Whoever he was, he seemed very sure of himself and completely unaware of Rob, his attention focused on the tall man who stood beside him, talking intently. Rob recognized that man as Sir Gervais de Blais, Edward’s personal attendant, a former Gascon cleric whom the King had knighted a few years earlier. Rob had first met de Blais six years before, when the Gascon, then a squire, had accompanied Edward on the King’s visit to Turnberry, but he knew him well enough by now to be on easy, first-name terms with him. The Gascon knight met his eye, though whether accidentally or not Rob could not have said, and inclined his head amiably but unobtrusively in recognition before turning his gaze to the last member of their trio, another young man of about Rob’s age who was richly dressed in the normal fashion of the English nobility. Rob assumed him to be the new English arrival, Bishop Bek’s protégé, Robert Clifford.
“Robert! Come forward, lad.” The sound of the King’s voice snapped him back to attention and he went forward, receiving a quick wink from Sir Robert FitzHugh as the seneschal passed him, returning to his post in the anteroom. As a man, the entire group surrounding the monarch turned to Rob, and he felt himself flushing, knowing he could not return all their looks eye to eye without neglecting the King. He had an impression of hostility in some of their gazes, open dislike on de Valence’s face, and curiosity in the eyes of the two unknown bishops. Bishop Bek merely stared at him impassively. Edward, however, was paying attention to none of them.
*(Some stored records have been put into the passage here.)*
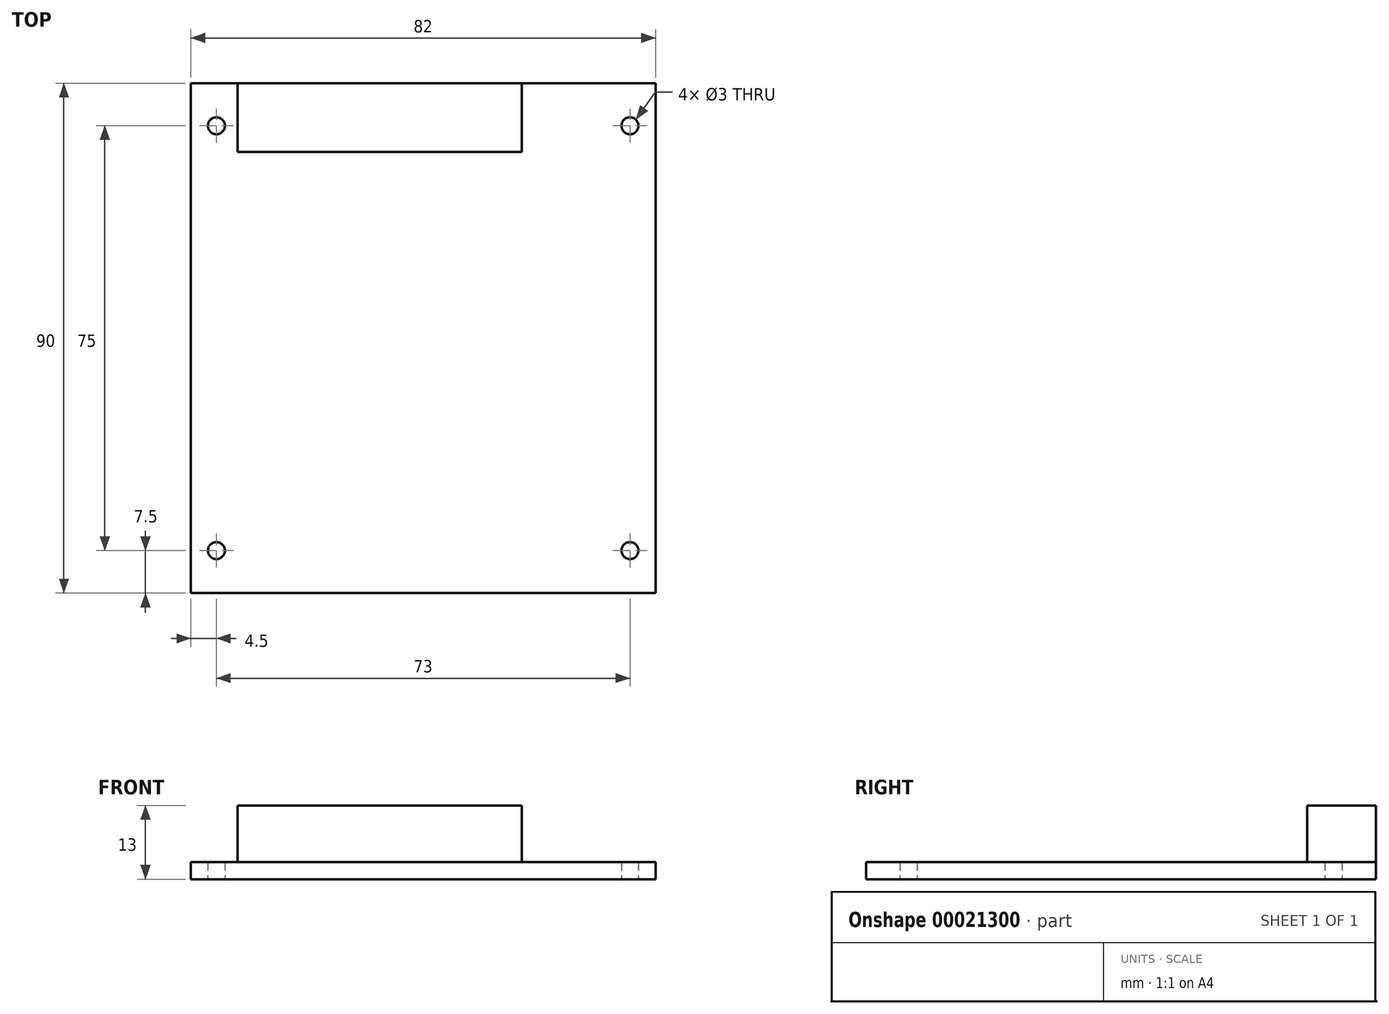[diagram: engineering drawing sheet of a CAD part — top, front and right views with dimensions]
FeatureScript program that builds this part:
annotation { "Feature Type Name" : "Feature", "Feature Type Description" : "" }
export const myFeature = defineFeature(function(context is Context, id is Id, definition is map)
    precondition{}
    {
        {
            var Q0;
            Q0=qCreatedBy(makeId("Top.planeOp"),FACE);
            var sketch = newSketch(context, id + "F0", { "sketchPlane" : qUnion([Q0])});
            skLineSegment(sketch, "E0.rect.bottom", {"start": v(41, 45) * mm, "end": v(-41, 45) * mm});
            skLineSegment(sketch, "E0.rect.top", {"start": v(41, -45) * mm, "end": v(-41, -45) * mm});
            skLineSegment(sketch, "E0.rect.left", {"start": v(41, 45) * mm, "end": v(41, -45) * mm});
            skLineSegment(sketch, "E0.rect.right", {"start": v(-41, 45) * mm, "end": v(-41, -45) * mm});
            skPoint(sketch, "E0.rect.middle", {"position": v(0, 0) * mm});
            skLineSegment(sketch, "E1.rect.bottom", {"start": v(36.5, 37.5) * mm, "end": v(-36.5, 37.5) * mm, "construction": true});
            skLineSegment(sketch, "E1.rect.top", {"start": v(36.5, -37.5) * mm, "end": v(-36.5, -37.5) * mm, "construction": true});
            skLineSegment(sketch, "E1.rect.left", {"start": v(36.5, 37.5) * mm, "end": v(36.5, -37.5) * mm, "construction": true});
            skLineSegment(sketch, "E1.rect.right", {"start": v(-36.5, 37.5) * mm, "end": v(-36.5, -37.5) * mm, "construction": true});
            skCircle(sketch, "E2", {"center": v(-36.5, 37.5) * mm, "radius": 1.5 * mm});
            skCircle(sketch, "E3", {"center": v(36.5, 37.5) * mm, "radius": 1.5 * mm});
            skCircle(sketch, "E4", {"center": v(36.5, -37.5) * mm, "radius": 1.5 * mm});
            skCircle(sketch, "E5", {"center": v(-36.5, -37.5) * mm, "radius": 1.5 * mm});
            skSolve(sketch);
        }
        {
            var Q0;
            Q0=makeQuery(id+"F0.imprint","IMPRINT",FACE,{"disambiguationData":[TD([[makeQuery(id+"F0.imprint","IMPRINT",EDGE,{"derivedFrom":sQuery(id+"F0.wireOp",EDGE,"E0.rect.bottom")}),1.0]])]});
            extrude(context, id + "F1", {"entities" : qUnion([Q0]), "depth" : 3 * mm});
        }
        {
            var Q0;
            Q0=makeQuery(id+"F1.opExtrude","CAP_FACE",FACE,{"disambiguationData":[OSD([sQuery(id+"F0.wireOp",EDGE,"E0.rect.bottom"),sQuery(id+"F0.wireOp",EDGE,"E0.rect.top"),sQuery(id+"F0.wireOp",EDGE,"E0.rect.left"),sQuery(id+"F0.wireOp",EDGE,"E0.rect.right"),sQuery(id+"F0.wireOp",EDGE,"E2"),sQuery(id+"F0.wireOp",EDGE,"E3"),sQuery(id+"F0.wireOp",EDGE,"E4"),sQuery(id+"F0.wireOp",EDGE,"E5")])],"isStart":false});
            var sketch = newSketch(context, id + "F2", { "sketchPlane" : qUnion([Q0])});
            skLineSegment(sketch, "E6.bottom", {"start": v(-32.79, 45) * mm, "end": v(17.43, 45) * mm});
            skLineSegment(sketch, "E6.top", {"start": v(-32.79, 32.9) * mm, "end": v(17.43, 32.9) * mm});
            skLineSegment(sketch, "E6.left", {"start": v(-32.79, 45) * mm, "end": v(-32.79, 32.9) * mm});
            skLineSegment(sketch, "E6.right", {"start": v(17.43, 45) * mm, "end": v(17.43, 32.9) * mm});
            skSolve(sketch);
        }
        {
            var Q0;
            Q0 = qSketchRegion(id + "F2", true);
            extrude(context, id + "F3", {"entities" : qUnion([Q0]), "operationType" : NewBodyOperationType.ADD, "depth" : 10 * mm});
        }
    });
“By God, boy, you look impressive, for a heathen Scot.” The King was smiling as he spoke, removing any sting from his words. “That tunic’s French, is it not? De Valence, what say you?” He did not wait to hear what the French earl might have to say, but carried right on. “Our Queen will be most pleased with what you have inspired her tailors to achieve. My lords, have any of you not yet met young Robert Bruce, firstborn son of our good friend Robert, Earl of Carrick?”